• _Kutipan Teks_:
========================================
Menurut dia, risiko klaim ganda dan double data peserta hanya dapat dikontrol dengan sistem online di seluruh lapisan BPJS Kesehatan, baik di pelayanan kesehatan tingkat primer hingga tersier. Sehingga data peserta bisa dapat segera diakses jika yang bersangkutan sedang berobat. "Hal itu kemudian dapat mencegah adanya double kepesertaan. Namun diakuinya, hingga kini sistem online dalam BPJS kesehatan masih sangat minim," kata dia.
Dari sekira 9.600 Puskesmas yang tersebar di Indonesia misalnya, baru puskesmas di DKI Jakarta yang dikatakannya telah menggunakan sistem online yang baik. Risiko lainnya ialah, penyalahgunaan kartu anggota oleh orang lain.
Risiko ini, sangat banyak terjadi dalam jaminan kesehatan masyarakat (Jamkesmas) yang diterapkan sebelumnya. "Banyak terjadi pinjam meminjam dalam penggunaan kartu sehat tersebut. Cukup dengan usia yang sepantaran, gender sama. Tidak jarang rumah sakit yang juga tutup mata,” ujar Chazali.
========================================
• _Bagian Latihan_:
**A)** Jawab pertanyaan berikut berdasarkan kutipan tentang BPJS Kesehatan:
(i) Berapa kira-kira jumlah Puskesmas yang tersebar di Indonesia?
(ii) Puskesmas di wilayah mana yang disebut sudah memakai sistem online yang baik?
(iii) Dalam program apa penyalahgunaan kartu anggota disebut sangat banyak terjadi?
**B)** Temukan semua baris dalam data yang memuat string "numericTimeSignature", lalu salin baris-baris itu. Huruf besar dan kecil dibedakan.

• _Data yang Diberikan_:
========================================
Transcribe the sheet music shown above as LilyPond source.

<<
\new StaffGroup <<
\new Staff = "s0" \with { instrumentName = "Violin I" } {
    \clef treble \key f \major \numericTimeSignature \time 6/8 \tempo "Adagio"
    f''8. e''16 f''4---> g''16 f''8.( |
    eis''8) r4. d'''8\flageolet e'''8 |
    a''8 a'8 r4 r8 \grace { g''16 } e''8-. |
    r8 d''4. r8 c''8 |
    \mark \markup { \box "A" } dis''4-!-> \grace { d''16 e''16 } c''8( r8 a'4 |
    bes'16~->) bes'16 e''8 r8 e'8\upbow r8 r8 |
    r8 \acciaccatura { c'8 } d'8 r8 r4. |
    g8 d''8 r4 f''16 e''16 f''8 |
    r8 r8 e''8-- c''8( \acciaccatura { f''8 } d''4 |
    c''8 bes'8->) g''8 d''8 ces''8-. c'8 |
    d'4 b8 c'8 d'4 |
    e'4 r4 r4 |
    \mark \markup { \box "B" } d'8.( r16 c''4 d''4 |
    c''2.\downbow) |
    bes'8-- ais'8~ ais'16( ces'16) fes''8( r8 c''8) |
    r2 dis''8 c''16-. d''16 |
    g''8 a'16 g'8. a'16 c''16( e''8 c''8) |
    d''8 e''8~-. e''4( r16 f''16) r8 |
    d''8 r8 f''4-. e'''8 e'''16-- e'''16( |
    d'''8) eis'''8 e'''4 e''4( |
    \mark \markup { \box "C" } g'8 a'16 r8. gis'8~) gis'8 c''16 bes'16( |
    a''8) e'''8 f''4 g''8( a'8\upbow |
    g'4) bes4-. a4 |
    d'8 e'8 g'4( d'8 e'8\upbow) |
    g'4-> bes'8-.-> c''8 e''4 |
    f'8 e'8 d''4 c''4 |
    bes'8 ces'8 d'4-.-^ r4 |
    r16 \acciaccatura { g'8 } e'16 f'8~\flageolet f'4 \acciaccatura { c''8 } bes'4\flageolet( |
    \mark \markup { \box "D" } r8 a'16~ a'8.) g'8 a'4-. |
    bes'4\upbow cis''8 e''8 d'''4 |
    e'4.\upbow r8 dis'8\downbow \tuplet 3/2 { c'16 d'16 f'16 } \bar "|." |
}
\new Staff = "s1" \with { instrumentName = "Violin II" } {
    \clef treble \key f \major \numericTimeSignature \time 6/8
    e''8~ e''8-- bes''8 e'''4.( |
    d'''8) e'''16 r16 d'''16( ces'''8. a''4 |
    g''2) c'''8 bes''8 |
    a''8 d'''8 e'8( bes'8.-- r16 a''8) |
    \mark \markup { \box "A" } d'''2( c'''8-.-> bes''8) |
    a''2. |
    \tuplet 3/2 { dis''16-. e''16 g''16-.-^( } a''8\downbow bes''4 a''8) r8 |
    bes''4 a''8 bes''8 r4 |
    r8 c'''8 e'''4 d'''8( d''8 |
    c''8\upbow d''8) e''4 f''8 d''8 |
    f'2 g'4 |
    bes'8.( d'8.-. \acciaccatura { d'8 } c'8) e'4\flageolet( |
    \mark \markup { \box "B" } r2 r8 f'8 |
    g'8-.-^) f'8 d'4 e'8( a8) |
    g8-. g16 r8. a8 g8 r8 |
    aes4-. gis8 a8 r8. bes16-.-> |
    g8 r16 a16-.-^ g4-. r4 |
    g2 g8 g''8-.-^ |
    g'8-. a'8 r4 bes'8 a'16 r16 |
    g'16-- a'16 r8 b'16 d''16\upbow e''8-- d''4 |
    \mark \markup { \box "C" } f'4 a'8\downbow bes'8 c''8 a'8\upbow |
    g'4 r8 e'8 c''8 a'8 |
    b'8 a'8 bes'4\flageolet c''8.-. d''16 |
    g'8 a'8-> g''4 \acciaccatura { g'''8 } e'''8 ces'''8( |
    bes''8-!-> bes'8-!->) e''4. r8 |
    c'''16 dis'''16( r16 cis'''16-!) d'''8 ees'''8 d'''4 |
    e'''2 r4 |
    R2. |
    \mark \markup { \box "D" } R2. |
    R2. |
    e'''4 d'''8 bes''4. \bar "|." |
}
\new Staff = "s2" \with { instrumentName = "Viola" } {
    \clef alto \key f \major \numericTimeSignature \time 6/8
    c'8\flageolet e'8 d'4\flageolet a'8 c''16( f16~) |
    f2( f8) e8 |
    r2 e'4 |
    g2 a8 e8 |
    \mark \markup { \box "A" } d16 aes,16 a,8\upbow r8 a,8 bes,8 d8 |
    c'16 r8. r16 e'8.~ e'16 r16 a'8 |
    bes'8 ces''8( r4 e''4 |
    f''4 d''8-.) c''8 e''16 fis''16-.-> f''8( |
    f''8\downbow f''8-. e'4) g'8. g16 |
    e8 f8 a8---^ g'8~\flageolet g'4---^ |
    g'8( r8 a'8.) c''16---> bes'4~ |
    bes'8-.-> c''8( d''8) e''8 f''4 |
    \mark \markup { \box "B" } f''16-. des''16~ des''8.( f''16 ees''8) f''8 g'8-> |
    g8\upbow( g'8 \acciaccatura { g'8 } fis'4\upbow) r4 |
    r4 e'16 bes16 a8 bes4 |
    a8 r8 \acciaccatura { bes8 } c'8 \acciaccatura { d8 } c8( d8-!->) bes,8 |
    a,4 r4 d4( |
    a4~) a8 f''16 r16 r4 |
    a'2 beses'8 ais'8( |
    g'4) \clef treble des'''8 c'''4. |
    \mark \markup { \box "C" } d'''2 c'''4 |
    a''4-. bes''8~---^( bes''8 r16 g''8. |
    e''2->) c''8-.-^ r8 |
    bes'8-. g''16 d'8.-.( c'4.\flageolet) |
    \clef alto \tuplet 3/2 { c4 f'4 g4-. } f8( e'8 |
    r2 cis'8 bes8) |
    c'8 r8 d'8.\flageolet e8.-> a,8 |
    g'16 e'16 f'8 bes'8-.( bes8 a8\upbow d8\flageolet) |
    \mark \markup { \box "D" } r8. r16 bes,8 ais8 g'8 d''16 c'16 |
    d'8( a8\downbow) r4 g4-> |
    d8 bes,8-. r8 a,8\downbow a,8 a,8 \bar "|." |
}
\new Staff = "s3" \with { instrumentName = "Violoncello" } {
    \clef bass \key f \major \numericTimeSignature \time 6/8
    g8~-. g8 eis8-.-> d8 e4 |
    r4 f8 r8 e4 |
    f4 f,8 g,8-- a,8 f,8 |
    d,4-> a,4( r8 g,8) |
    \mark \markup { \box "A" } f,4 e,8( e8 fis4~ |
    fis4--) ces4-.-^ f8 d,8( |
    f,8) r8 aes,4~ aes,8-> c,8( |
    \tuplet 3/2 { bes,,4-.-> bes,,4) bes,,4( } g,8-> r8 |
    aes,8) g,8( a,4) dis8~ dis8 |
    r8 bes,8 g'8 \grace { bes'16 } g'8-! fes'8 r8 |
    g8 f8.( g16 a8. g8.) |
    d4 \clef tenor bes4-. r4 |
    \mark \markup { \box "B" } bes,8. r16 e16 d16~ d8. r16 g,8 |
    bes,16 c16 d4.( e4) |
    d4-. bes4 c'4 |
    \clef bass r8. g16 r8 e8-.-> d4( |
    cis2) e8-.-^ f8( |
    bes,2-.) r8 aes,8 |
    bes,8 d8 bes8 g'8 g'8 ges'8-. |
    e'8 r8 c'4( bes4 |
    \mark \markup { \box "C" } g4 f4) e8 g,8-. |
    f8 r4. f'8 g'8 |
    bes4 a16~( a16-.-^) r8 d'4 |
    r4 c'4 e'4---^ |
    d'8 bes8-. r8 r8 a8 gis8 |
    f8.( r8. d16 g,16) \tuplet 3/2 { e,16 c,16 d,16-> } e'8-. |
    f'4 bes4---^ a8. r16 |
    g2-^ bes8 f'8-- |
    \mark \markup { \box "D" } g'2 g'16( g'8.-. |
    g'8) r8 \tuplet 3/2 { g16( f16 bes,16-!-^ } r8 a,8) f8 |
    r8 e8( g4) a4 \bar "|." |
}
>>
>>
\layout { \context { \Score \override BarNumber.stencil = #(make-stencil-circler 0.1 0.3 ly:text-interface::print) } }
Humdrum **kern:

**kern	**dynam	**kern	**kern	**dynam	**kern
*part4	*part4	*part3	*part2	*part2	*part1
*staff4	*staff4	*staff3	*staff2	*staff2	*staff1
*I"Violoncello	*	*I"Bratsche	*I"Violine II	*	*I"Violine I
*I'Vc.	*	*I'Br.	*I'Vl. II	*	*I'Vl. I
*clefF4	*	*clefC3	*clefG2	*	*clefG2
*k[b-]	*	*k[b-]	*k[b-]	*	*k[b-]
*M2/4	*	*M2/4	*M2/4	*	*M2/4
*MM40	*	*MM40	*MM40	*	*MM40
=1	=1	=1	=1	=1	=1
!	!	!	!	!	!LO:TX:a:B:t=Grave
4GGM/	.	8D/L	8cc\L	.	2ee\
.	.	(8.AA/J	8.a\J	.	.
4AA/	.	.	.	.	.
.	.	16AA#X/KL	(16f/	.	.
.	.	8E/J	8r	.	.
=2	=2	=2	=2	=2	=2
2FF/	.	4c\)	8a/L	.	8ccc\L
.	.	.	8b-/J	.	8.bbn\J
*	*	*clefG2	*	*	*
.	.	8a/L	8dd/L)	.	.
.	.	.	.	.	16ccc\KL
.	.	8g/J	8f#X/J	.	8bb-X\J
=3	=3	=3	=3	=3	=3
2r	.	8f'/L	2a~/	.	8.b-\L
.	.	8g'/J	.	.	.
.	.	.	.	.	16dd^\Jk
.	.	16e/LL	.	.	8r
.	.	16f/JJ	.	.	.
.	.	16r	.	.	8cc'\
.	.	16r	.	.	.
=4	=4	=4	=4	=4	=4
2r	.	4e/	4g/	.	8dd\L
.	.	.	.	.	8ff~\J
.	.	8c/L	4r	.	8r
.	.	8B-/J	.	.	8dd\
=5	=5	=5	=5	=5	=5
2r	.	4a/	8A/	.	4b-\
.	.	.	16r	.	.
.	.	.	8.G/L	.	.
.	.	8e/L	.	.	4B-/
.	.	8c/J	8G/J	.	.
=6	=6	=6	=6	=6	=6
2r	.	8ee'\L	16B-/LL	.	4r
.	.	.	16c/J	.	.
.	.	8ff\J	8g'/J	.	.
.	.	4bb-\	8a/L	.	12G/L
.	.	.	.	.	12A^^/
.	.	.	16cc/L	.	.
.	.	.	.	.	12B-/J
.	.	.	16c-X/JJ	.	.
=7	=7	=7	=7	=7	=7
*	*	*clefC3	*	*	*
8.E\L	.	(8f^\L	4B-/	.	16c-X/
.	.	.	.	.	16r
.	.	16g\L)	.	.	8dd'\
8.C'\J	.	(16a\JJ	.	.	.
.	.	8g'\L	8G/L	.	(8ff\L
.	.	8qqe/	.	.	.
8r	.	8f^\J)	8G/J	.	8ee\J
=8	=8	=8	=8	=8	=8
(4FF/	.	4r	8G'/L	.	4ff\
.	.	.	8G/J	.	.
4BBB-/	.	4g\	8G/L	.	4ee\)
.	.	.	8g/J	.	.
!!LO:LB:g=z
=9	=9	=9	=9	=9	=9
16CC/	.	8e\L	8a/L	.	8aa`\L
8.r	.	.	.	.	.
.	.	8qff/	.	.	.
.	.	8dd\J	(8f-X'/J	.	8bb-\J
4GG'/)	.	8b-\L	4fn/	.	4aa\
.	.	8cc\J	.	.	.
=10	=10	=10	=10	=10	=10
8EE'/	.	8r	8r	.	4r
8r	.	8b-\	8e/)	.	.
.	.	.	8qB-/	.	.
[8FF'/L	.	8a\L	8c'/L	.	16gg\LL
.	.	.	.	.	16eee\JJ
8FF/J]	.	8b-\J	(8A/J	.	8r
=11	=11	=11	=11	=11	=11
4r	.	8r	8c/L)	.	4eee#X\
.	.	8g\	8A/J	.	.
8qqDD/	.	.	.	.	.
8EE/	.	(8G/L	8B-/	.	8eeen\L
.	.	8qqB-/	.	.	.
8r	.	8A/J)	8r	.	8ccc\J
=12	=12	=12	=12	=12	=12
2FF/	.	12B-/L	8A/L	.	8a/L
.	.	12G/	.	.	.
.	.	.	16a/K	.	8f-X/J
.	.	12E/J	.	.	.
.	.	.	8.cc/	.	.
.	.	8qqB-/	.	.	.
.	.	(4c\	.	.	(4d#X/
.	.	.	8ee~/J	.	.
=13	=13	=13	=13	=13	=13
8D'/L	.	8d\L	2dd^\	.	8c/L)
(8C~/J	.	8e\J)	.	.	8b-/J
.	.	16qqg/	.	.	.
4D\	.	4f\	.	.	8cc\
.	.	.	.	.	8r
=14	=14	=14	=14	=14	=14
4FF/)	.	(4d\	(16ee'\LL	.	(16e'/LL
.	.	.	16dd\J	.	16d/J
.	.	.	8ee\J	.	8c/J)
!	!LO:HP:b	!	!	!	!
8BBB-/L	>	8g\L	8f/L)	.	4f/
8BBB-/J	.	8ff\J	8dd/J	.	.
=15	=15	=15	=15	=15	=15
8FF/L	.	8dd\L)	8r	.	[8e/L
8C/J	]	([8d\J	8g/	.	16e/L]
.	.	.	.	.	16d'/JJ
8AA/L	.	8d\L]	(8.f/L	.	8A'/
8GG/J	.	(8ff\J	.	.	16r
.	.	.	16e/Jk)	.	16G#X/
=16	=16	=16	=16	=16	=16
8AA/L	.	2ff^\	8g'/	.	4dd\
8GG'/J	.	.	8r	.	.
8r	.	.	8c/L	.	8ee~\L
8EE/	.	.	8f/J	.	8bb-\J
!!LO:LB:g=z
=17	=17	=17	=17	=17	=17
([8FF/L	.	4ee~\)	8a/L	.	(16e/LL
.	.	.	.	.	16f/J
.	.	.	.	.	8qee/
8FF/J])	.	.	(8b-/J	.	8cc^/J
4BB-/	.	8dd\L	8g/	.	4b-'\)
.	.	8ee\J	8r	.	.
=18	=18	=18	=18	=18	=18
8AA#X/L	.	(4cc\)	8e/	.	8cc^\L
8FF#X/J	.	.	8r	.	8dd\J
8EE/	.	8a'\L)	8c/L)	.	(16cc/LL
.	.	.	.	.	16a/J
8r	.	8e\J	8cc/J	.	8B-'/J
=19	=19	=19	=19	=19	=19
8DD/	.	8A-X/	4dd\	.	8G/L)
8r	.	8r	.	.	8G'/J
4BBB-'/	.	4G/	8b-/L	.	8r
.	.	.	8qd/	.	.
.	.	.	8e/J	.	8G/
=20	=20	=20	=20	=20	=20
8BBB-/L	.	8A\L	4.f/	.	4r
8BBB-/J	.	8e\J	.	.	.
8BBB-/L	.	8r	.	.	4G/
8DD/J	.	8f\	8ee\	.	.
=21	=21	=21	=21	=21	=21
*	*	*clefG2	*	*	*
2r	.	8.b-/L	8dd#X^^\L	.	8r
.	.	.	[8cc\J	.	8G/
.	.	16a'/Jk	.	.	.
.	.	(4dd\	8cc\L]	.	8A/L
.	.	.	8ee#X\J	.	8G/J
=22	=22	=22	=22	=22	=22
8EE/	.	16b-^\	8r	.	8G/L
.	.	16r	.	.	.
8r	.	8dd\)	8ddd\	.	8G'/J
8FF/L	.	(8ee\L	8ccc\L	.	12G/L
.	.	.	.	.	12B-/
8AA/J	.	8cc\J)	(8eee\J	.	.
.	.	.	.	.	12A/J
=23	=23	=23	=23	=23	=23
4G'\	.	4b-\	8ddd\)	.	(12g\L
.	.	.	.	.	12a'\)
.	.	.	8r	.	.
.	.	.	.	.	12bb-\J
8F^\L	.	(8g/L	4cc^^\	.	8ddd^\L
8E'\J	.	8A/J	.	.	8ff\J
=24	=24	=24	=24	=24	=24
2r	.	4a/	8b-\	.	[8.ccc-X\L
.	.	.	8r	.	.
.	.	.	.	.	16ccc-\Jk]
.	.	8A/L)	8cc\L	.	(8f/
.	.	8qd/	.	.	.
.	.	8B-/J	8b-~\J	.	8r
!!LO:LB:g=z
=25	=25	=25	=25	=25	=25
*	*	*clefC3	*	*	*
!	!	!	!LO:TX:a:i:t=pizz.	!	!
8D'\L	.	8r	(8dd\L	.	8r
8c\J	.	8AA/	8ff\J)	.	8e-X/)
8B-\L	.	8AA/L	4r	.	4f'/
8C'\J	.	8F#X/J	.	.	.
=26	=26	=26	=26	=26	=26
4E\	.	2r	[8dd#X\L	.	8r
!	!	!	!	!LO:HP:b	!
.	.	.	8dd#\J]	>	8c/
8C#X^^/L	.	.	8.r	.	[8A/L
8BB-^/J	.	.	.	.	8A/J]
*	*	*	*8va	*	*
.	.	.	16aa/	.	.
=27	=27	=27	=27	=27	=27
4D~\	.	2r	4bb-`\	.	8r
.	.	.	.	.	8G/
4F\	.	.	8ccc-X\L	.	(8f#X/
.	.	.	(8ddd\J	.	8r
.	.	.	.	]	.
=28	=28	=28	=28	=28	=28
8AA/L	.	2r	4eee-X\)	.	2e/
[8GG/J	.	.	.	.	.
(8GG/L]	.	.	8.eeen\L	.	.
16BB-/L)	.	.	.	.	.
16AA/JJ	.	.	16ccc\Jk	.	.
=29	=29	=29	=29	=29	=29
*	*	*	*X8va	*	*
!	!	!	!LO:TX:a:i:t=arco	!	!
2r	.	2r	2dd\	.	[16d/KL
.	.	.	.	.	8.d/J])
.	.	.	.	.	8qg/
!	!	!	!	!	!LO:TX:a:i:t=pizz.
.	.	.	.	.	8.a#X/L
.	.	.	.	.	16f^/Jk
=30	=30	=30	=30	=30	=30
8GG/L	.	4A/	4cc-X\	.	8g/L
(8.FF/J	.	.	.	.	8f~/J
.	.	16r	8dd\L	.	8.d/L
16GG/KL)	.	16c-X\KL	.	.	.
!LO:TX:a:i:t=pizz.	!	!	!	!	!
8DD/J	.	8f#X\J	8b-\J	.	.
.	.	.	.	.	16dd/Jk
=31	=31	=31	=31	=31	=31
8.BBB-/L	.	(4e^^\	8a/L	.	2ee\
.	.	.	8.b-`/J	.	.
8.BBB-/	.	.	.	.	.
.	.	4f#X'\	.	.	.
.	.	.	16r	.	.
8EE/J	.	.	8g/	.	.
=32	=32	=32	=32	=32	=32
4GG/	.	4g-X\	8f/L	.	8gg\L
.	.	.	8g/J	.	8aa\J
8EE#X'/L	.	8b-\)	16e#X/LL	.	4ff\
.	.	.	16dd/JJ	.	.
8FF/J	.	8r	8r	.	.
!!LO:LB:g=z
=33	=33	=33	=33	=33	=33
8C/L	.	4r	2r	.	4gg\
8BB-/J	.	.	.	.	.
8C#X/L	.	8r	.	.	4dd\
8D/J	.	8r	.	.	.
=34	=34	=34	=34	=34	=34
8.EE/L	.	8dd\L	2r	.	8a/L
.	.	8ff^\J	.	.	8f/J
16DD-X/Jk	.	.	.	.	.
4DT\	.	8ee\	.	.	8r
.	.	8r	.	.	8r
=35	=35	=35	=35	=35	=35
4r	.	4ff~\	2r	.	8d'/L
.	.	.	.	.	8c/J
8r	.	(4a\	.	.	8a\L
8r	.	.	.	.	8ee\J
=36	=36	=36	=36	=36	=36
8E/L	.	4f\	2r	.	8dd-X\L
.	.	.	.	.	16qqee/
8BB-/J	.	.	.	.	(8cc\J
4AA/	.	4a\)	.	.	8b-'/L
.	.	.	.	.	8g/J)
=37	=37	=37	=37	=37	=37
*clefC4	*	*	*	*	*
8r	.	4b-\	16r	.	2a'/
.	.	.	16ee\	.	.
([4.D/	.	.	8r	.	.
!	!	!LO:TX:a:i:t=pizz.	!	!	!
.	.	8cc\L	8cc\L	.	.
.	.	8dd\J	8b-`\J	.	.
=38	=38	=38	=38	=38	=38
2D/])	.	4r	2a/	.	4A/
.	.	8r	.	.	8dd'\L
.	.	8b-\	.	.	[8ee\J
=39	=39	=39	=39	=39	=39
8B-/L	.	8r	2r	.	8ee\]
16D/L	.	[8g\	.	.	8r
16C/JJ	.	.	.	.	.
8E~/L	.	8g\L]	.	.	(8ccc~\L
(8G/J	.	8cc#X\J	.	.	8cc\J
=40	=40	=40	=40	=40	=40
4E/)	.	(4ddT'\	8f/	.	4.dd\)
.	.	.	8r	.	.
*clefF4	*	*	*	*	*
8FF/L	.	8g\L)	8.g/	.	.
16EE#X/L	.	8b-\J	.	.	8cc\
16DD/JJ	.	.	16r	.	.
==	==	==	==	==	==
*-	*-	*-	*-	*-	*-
========================================
• _Jawaban Per Tugas_:
**A)**
(i) Sekira 9.600 Puskesmas.
(ii) DKI Jakarta.
(iii) Jaminan kesehatan masyarakat (Jamkesmas) yang diterapkan sebelumnya.

**B)**
    \clef treble \key f \major \numericTimeSignature \time 6/8 \tempo "Adagio"
    \clef treble \key f \major \numericTimeSignature \time 6/8
    \clef alto \key f \major \numericTimeSignature \time 6/8
    \clef bass \key f \major \numericTimeSignature \time 6/8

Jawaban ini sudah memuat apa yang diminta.